Our group is composed of a core group from Michigan plus a variety of different people on each trip. This last mission included people from Michigan, Indiana, Pennsylvania, Mississippi, Maryland, California, and Texas. Many of the volunteers had never met prior to the mission but we quickly became friends and a well oiled medical team! The mission in St. Louis is based at an orphanage that is home to approximately 130 children. The facility, “hospital,” has two operating rooms, a small procedure room, a six bed recovery area and a six bed post operative area. These beds are not more than eighteen inches apart and provide little to no privacy. The clinical area has electrical power from a large diesel generator about sixteen hours per day. The power is off at night leaving the patients and care team in the dark. The facilities are spartan at best, but function well given the situation and location. There is great difficulty in getting medical equipment and supplies into Haiti. Shipping is limited and expensive. The majority of the supplies needed for our surgeries is carried into the country and thru customs by the missionaries. As we travel into the country, we each bring two fifty pound suitcases filled with supplies along with a backpack for our personal items. This past year our team of forty five brought over 4,000 pounds of supplies on our Delta Airline flight! It is quite an ordeal at the airport and through customs in Port au Prince! The supplies we bring are donated, or purchased, by the group.

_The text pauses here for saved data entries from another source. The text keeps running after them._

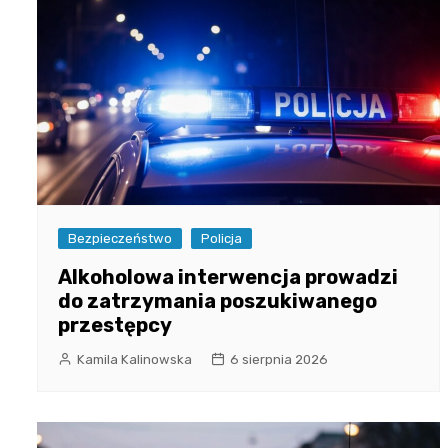
Bezpieczeństwo
Policja
Alkoholowa interwencja prowadzi
do zatrzymania poszukiwanego
przestępcy
Kamila Kalinowska
6 sierpnia 2026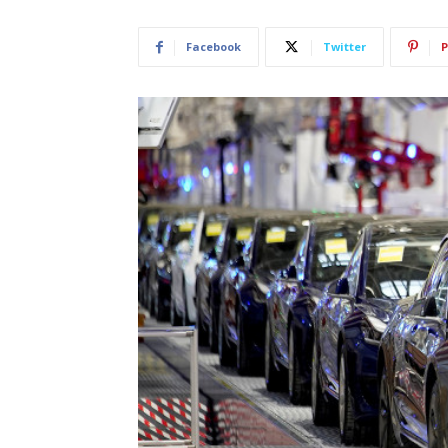
Facebook
Twitter
P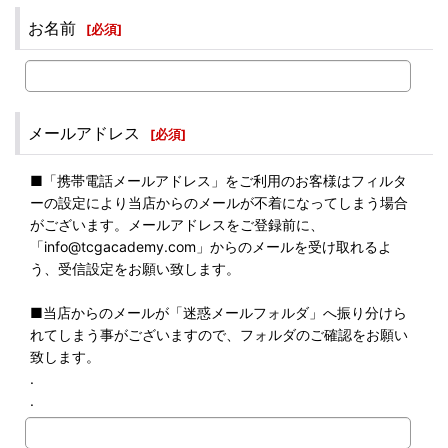
お名前
[
必須
]
メールアドレス
[
必須
]
■「携帯電話メールアドレス」をご利用のお客様はフィルタ
ーの設定により当店からのメールが不着になってしまう場合
がございます。メールアドレスをご登録前に、
「info@tcgacademy.com」からのメールを受け取れるよ
う、受信設定をお願い致します。
■当店からのメールが「迷惑メールフォルダ」へ振り分けら
れてしまう事がございますので、フォルダのご確認をお願い
致します。
.
.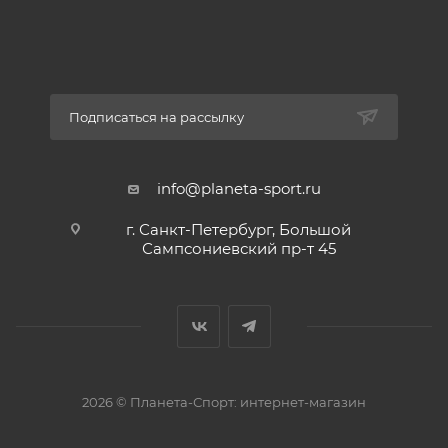
Подписаться на рассылку
info@planeta-sport.ru
г. Санкт-Петербург, Большой
Сампсониевский пр-т 45
2026 © Планета-Спорт: интернет-магазин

Patients served by the team range from small children to adults. The mission also is home to an active Birthing Center with over 500 deliveries a year. Recently we provided assistance with a complicated deliveries of two babies via cesarean section. These twins were born to an HIV mother with severe anemia. Our physicians also provided an off-site mobile gynecology clinic for local girls with concerns and issues, who would not have otherwise had access to medical care. We were able to provide exams, ultrasounds, treatments, and education. The operating rooms ran full time all week completing many major surgeries including hysterectomies, hernia, hydrocelectomies, the cosmetic repair of a badly scarred ear, and many more procedures. Our “Petite Clinic,” or procedure room, removed small lipomas and cysts, provided vasectomies, and provided other small procedures. 

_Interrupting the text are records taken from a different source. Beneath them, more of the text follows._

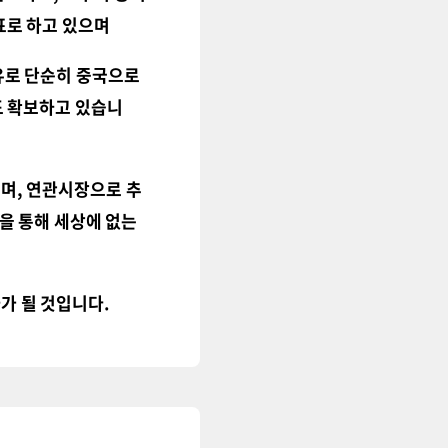
목표로 하고 있으며
유로 단순히 중국으로
도 확보하고 있습니
이며
,
연관시장으로 추
작을 통해 세상에
없는
가 될 것입니다
.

In addition to our medical mission while in Haiti we are able to participate in, and support many other missions. The “Meals on Heels Mission” takes food out into the local community to select home that are in need, or unable to get food themselves. The “Brothel Ministry” works with young girls to learn skills such as jewelry making to provided alternate money making endeavors. These girls are put out on the streets as young as 12 years old to work as prostitutes to support their families. The Miriam Center is an onsite special needs orphanage. It is home to approximately thirty four children with special needs and handicaps. Also onsite is the “Gran Moun." This is a living community for the elderly who have no family to provide care. The orphanage itself houses ninety to one hundred children ranging in age from 10-19 years old. These children are given a safe home, an adequate diet, education, biblical teaching, and love. They are being educated and raised to be future leaders within their community.